US and Iranian officials will return to Switzerland on Sunday to press on with hopeful negotiations for a new effort to develop the recently agreed ceasefire deal that ended four months of conflict raging across the Middle East.

The meetings follow a 14-point draft deal signed by U.S. President Donald Trump and Iranian President Masoud Pezeshkian that aims to freeze military activities and eventually reach a comprehensive settlement in 60 days.

The US team is headed by Vice President JD Vance and senior envoys Steve Witkoff and Jared Kushner. Among Iran’s top officials at their delegation is Parliamentary Speaker Mohammad Baqer Ghalibaf and Foreign Minister Abbas Araghchi, as well as other members of the country’s security, oil and financial fields.

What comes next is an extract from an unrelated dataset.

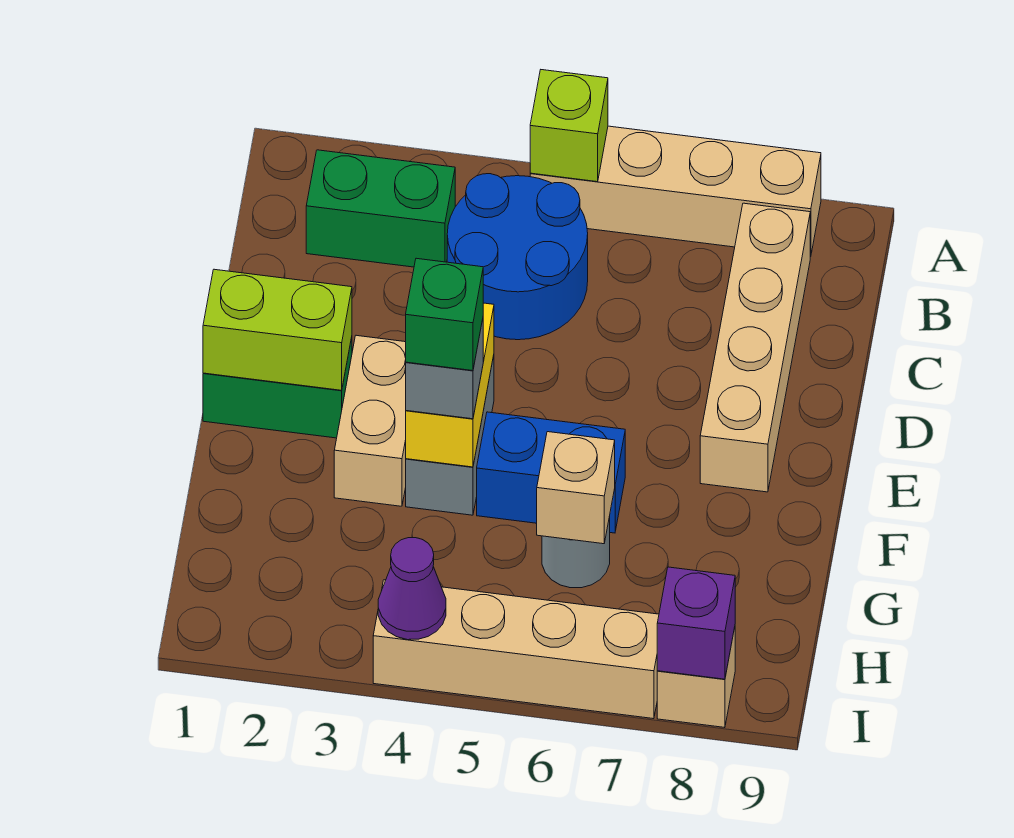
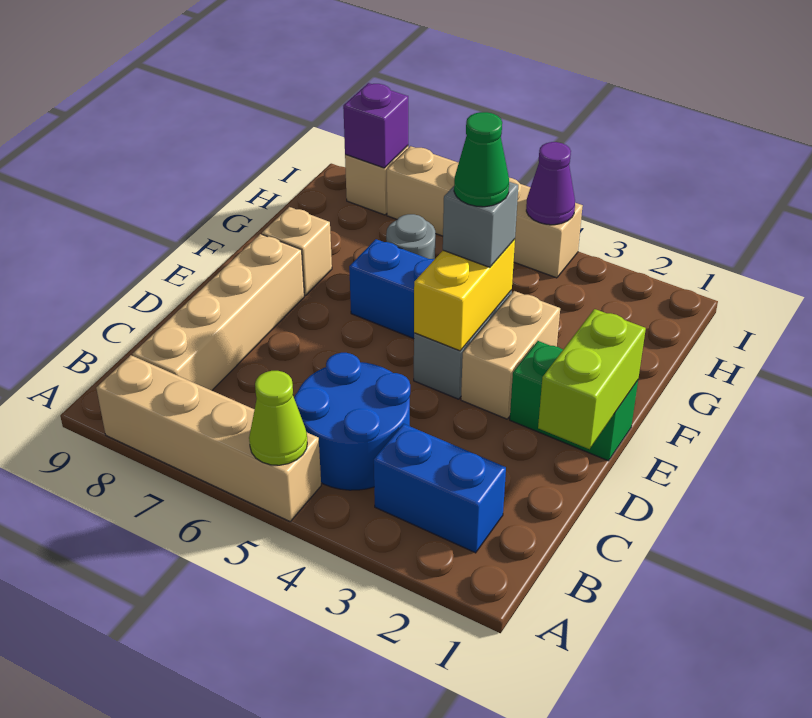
lime 1x1 brick [530,70,608,182] -> lime 1x1 cone [249,371,307,465]
green 1x2 brick [306,150,455,267] -> blue 1x2 brick [374,424,506,553]
lime 1x2 brick [203,269,352,390] -> lime 1x2 brick turned to [538,309,646,449]
green 1x1 brick [406,258,483,371] -> green 1x1 cone [454,112,509,207]
tan 1x1 brick [537,432,615,544] -> tan 1x1 brick moved to [262,207,332,295]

In addition, Pakistani Prime Minister Shehbaz Sharif, Chief of Army Staff Asim Munir and some mediators from Qatar will be helping in the talks at the resort of Burgenstock in the Swiss town of Obburgen.

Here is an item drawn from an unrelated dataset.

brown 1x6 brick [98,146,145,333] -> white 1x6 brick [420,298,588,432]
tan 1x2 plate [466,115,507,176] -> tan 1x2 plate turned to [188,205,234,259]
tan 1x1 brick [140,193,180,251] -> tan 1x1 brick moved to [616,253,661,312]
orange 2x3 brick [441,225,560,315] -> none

The main priority would be to push forward negotiations on Iran’s nuclear programme and to consolidate the tenuous ceasefire in Lebanon, Vance said before he left for Switzerland. He said he felt he could make strides on both.

Meanwhile, President Trump has gravely warned about the Strait of Hormuz, a key global energy shipping corridor. “Blessed are the people on vessels that pass through the strait during 60 day of cease-fire, they will not be charged a toll,” Trump said in his post on the message platform. If negotiations don’t reach a consensus, he said that the U.S. would have to have its own toll regime.

Iran’s Islamic Revolutionary Guard Corps (IRGC) stated that the strait had been shut down due to a renewed Israeli attack in Lebanon, prompting the warning. It was denied by the United States, which maintains that the sea lanes are not disrupted.

The talks are closely followed globally, as they could have implications for regional peace and international energy markets.